Saturday, May 29, 2021

Dirty, cold and wet, Thirty Roubaix

The weather boffins predicted a break in the rainy weather on Saturday around 3 PM and Mike and I were batting around different ride ideas earlier in the day but didn't come to any conclusions. I started rebuilding the CAADX and just happened to check my phone at 2:45 PM and discovered that Mike and Marshall decided to do a gravel ride from the Roxbury Market at 3:15 PM.  I told them I would meet them and got hopping.  Roxbury Market is a 10 to 15 minute drive from my house.

I threw on a pair of bib shorts, a long sleeve base layer and a long sleeve jersey, grabbed a vest and my cycling rain jacket and drove like a bat out of hell to the Market only to get stuck behind someone on the road to Bridgewater who decided they should drive the speed limit the entire way to Route 67.  I got to the Market at 3:15 and was rolling in 10. I love that I live so close to some of the best dirt road riding in the State of Connecticut.

Mike said he wanted to ride up Walker Brook Road and I suggested that we climb Judd's Bridge since the climb would really warm us up seeing that it was 45 degrees out. Mike argued that we agreed to keep this ride Gabby, meaning avoiding all unnecessary climbing.

I argued that you cannot ignore Judd's Bridge - it's this area's signature climb so Mike gave in and up we went.  We quickly lost sight of Marshall, but what do you expect from a 23 year old with puppy dog energy and by mid hill I was sweating and wishing I had taken my rain jacket off before tackling this hill. At the top of the climb, the snivel gear came off.
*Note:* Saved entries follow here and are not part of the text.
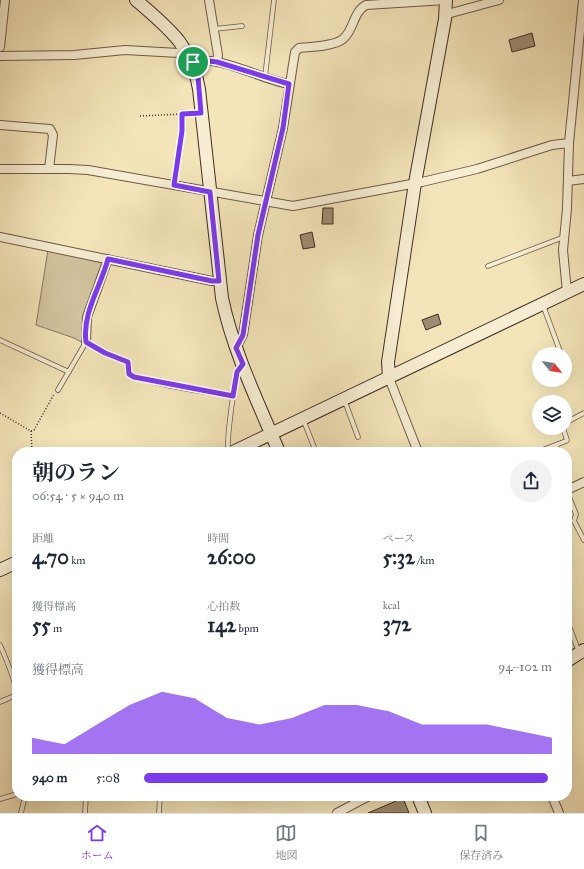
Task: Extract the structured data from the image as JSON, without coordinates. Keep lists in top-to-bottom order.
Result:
{
  "north": "bottom right",
  "page": {
    "heading": ["朝のラン", "06:54 · 5 × 940 m"],
    "stats": [
      ["距離", "4.70 km"],
      ["時間", "26:00"],
      ["ペース", "5:32 /km"],
      ["獲得標高", "55 m"],
      ["心拍数", "142 bpm"],
      ["kcal", "372"]
    ],
    "chart": ["獲得標高", "94–102 m"],
    "list": [
      {
        "name": "940 m",
        "note": "5:08"
      }
    ],
    "tabs": ["ホーム", "地図", "保存済み"]
  }
}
We descended Hartwell Road and then started riding up Walker Brook. All the recent rain and it's flatter terrain made the road a lot softer and harder to ride.

By the time we got down to Wheaton, we saw that Marshall's rear tire was getting mushy and stopped to fix it. He brought everything to make the repair except for a tube. Mike and I both ride with 2 tubes each so that wasn't going to be a problem.
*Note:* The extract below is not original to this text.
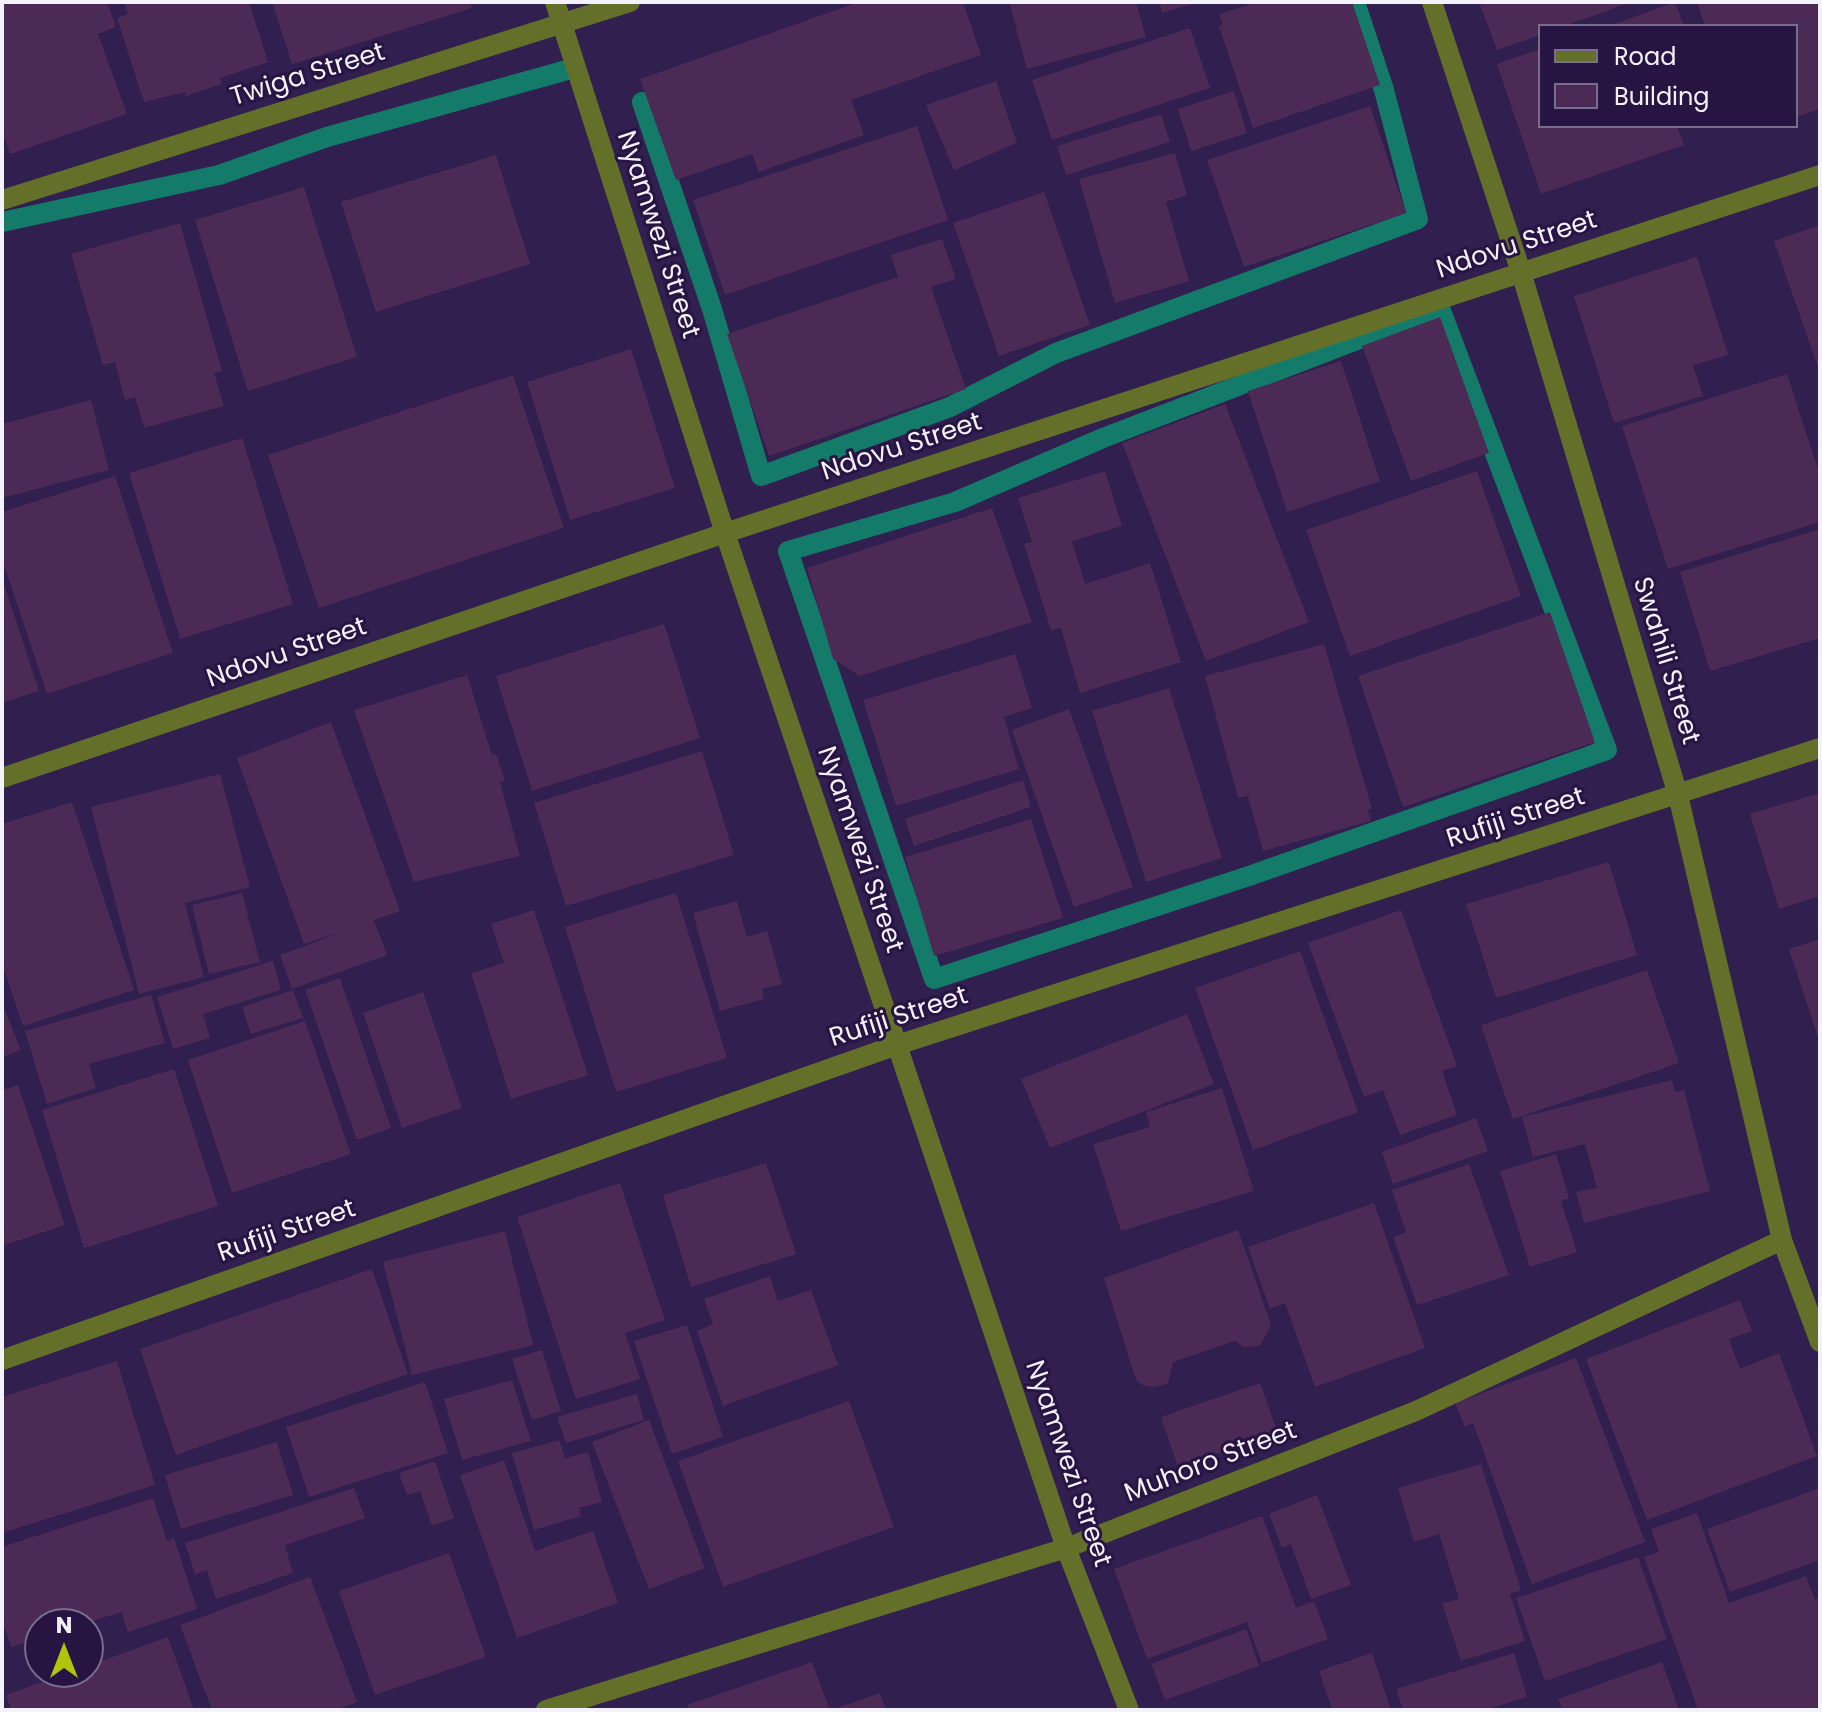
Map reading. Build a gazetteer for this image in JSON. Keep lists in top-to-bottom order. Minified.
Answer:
{"streets":{"street":["Twiga Street","Nyamwezi Street","Ndovu Street","Swahili Street","Rufiji Street","Muhoro Street"]},"crossings":[["Twiga Street","Nyamwezi Street"],["Nyamwezi Street","Ndovu Street"],["Nyamwezi Street","Rufiji Street"],["Nyamwezi Street","Muhoro Street"],["Ndovu Street","Swahili Street"],["Swahili Street","Rufiji Street"],["Swahili Street","Muhoro Street"]],"legend":["Road","Building"],"north":"top"}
Unfortunately, a 10 gram CO2 cartridge didn't give Marshall the inflation pressure he was looking for so after the Whittlesey climb we stopped at The Money Shot overlook to fuel up and put some more air in his tire using my mini road pump.

It took a village to get the tire inflated to his satisfaction.

The Money Shot is much better with sun but today's bike porn picture of the Sex Machine turned out pretty nicely.

Then we rode down into Romford and picked up the Shepaug Railroad bed heading south.  

It was a mixed bag. Standing water on some of the trail, dry in others, a few big puddles that riding through having fenders on made it easy and some mud in the usual places. I ended up mired to the axles at one point but was able to put a foot down on solid ground and extract the bike. Since I was at the back, Mike and Marshall disappeared and I finally caught up with them at the parking lot.

We made our way through Washington Depot and then over to Steep Rock.  As in Hidden Valley, Steep Rock was totally empty and we only saw two groups of people.

The entrance to the tunnel was less muddier than I expected

We stopped for a quick selfie and then pushed on. Making the transition from the railroad bed to the little singletrack connector to the access road I stalled out and fell hitting my elbow and hip but it didn't really hurt and my ego was more bruised than anything because I usually clean this section.

Back at Judd's Bridge we lined up our bikes for a picture.  Apparently there are some rules about photographing your bike. I was made aware of one of these rules while on my Jackson Hole Gravel Adventure but wasn't aware of the full extent:

Make your bike photogenic.When photographing your bike, gussy her up properly for the camera. Some parameters are firm: valve stems at 6 o’clock. Cranks never at 90 or 180 degrees. Others are at your discretion, though the accepted practices include putting the chain on the big dog, and no bidons in the cages.